Required action.
In the advice on handling arguments with a partner, put the sentence "Realize that no relationship is perfect." into Spanish.

Admittedly, it’s not going to be easy to correct these patterns quickly. If you’re in a heated argument, sometimes your emotions get the best of you. When you’re too angry or frustrated, your emotions can eat you up. Try these tricks, however, to prevent blowing the argument (and your relationship) down the hole.

  1. Bite your tongue if you feel you’re about to blurt out a criticism. Counting 1 to 10 is an effective anger management tactic for any tense situation.
  2. Learn how to listen to your partner and acknowledge his or her feelings. This takes maturity and owning up to your own faults as well.
  3. Evaluate why you’re annoyed with your partner. Discover what you really want to achieve if you raise an issue with him or her. When an argument rises, avoid attacking as this will only make your partner defensive.
  4. Drop the pride and be open to communicating. You’re mad, and that’s understandable, but you will still be in the same place you were before the argument unless you talk it over with your partner.
  5. Embrace the art of compromise. Focus on coming up with solutions instead of each other’s faults.
  6. Stop digging up past issues just to drive a point. You’re only going to send the argument off course. Focus on what’s bothering you at present and fix that.
  7. Take a moment to introspect and figure out why you’re trying to control the argument. Dominance means you want to make the decisions alone but that’s not going to be healthy for the relationship. Again, your goal should be to make love, not war.

3. Establish some rules of engagement.

If you’re serious about fixing conflicts, then agree to some grounds when you argue. When you have better days, sit down and talk about these ground rules. For instance, agree to eliminate yelling, mocking, intimidation, and hostility in a fight. Of course, remember that physical violence is never OK.

4. Don’t sweat the small stuff.

You will agree that this is not the first time you’ve read that quote! Relationship experts keep emphasizing this because the reality is living in harmony with someone can be frustrating. So many couples forget to let go of the small stuff and end up in much bigger problems than they anticipated. Realize that no relationship is perfect. Importantly, no partner is perfect. If you let their little quirks and habits drive you crazy, your relationship will lose the spark it once had. Instead of sweating the small stuff, focus on your partner’s positive traits and remember the reason why you’re in this relationship together!

5. Stop figuring out who’s right.

An argument is not a contest. You have fights because you have differences, not because one is right and the other is wrong. If you approach a fight to establish that your way is the correct opinion or behavior, you might not resolve anything.

difficult times in relationships

6. Lower your expectations of each other.

Source material.

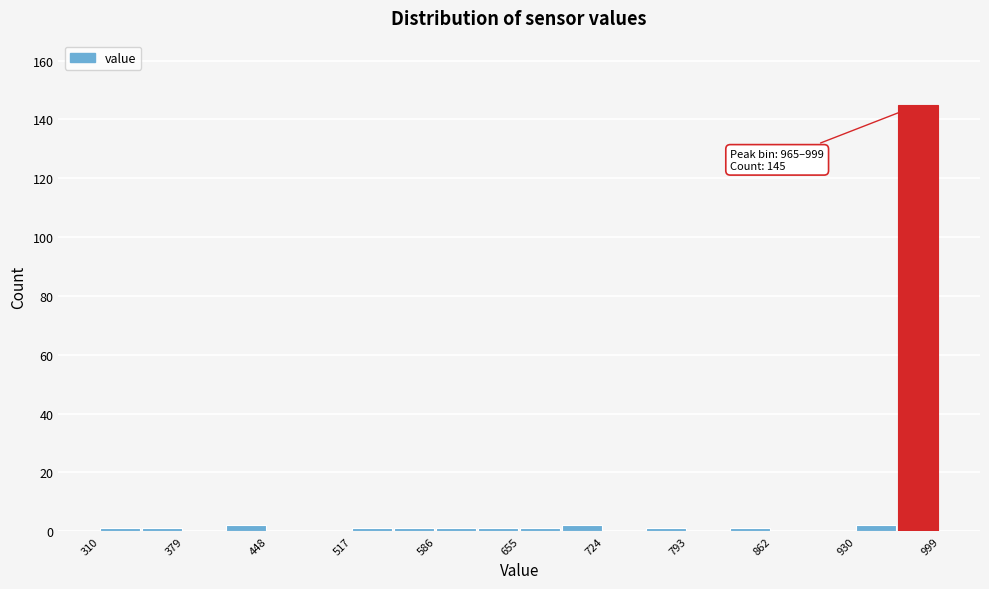

Around what value on the x-axis is the tallest bar? Give the approximate position of its centre, as read against the axis.

980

Result.
Date cuenta de que ninguna relación es perfecta.